What you will do:
Once the line containing "right elbow: (379, 1019)" is found in the data below, repeat it and every later line exactly, leaving the pictures out.
*** Opening of Dataset records ***
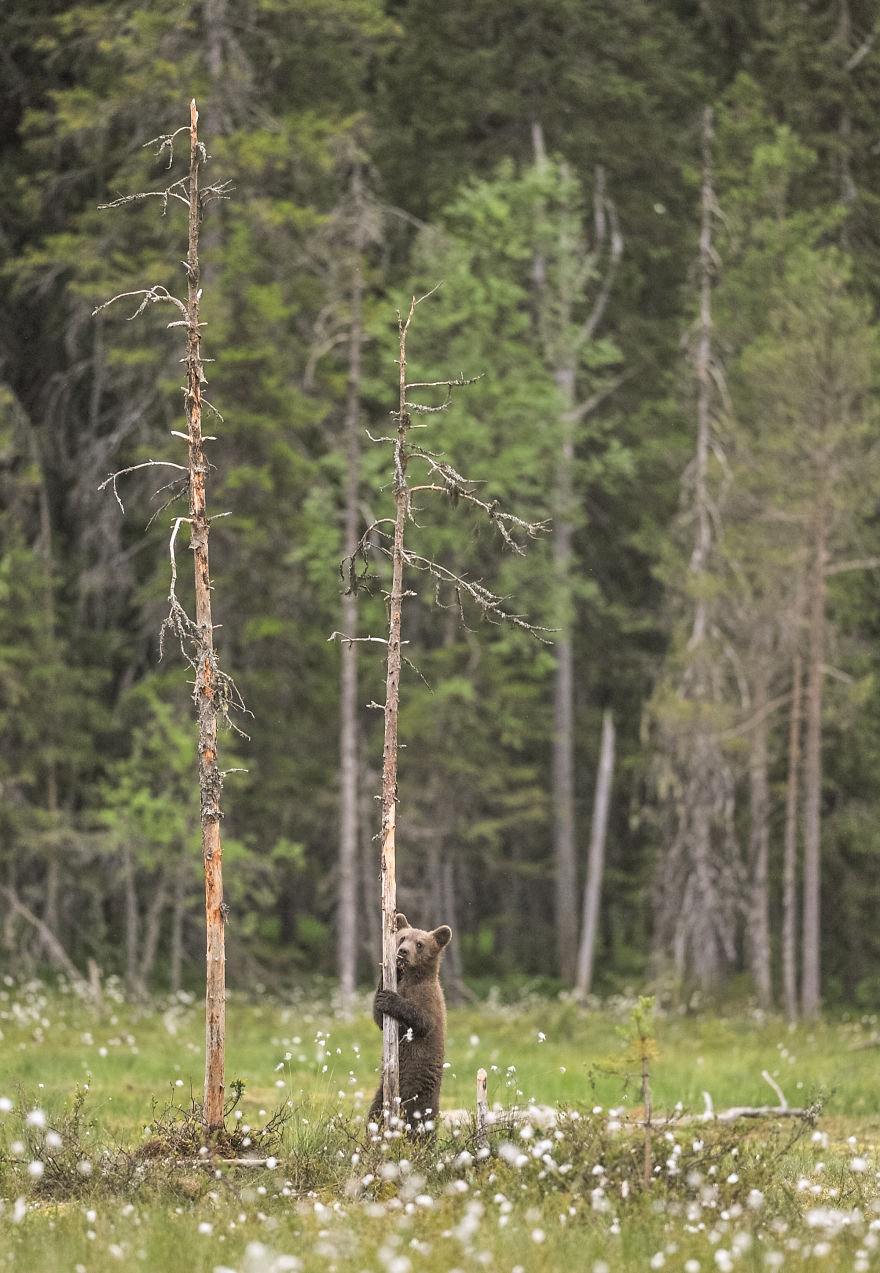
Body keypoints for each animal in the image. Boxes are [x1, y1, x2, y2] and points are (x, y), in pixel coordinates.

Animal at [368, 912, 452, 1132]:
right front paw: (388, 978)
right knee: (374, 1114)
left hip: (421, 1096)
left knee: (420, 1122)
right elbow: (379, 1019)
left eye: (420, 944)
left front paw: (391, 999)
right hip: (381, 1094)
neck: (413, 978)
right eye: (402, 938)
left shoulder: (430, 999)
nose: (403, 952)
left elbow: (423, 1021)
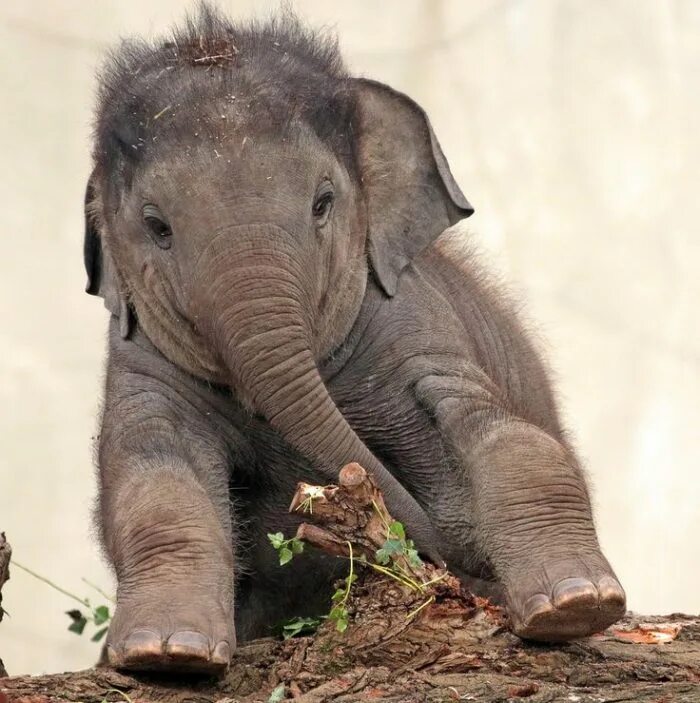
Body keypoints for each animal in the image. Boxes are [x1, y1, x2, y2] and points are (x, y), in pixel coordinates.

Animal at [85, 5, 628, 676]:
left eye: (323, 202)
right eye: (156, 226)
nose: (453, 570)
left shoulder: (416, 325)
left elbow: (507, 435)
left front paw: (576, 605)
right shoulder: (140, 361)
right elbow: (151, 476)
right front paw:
*** Close of Dataset records ***
Reply:
right elbow: (379, 1019)
left eye: (420, 944)
left front paw: (391, 999)
right hip: (381, 1094)
neck: (413, 978)
right eye: (402, 938)
left shoulder: (430, 999)
nose: (403, 952)
left elbow: (423, 1021)
Body keypoints for each animal in the image. Boxes are [x1, y1, x2, y2] and points are (x, y), in pixel coordinates.

Animal at [85, 5, 628, 676]:
left eye: (323, 202)
right eye: (156, 226)
nose: (453, 570)
left shoulder: (416, 325)
left elbow: (507, 435)
left front paw: (576, 605)
right shoulder: (140, 361)
right elbow: (151, 476)
right front paw:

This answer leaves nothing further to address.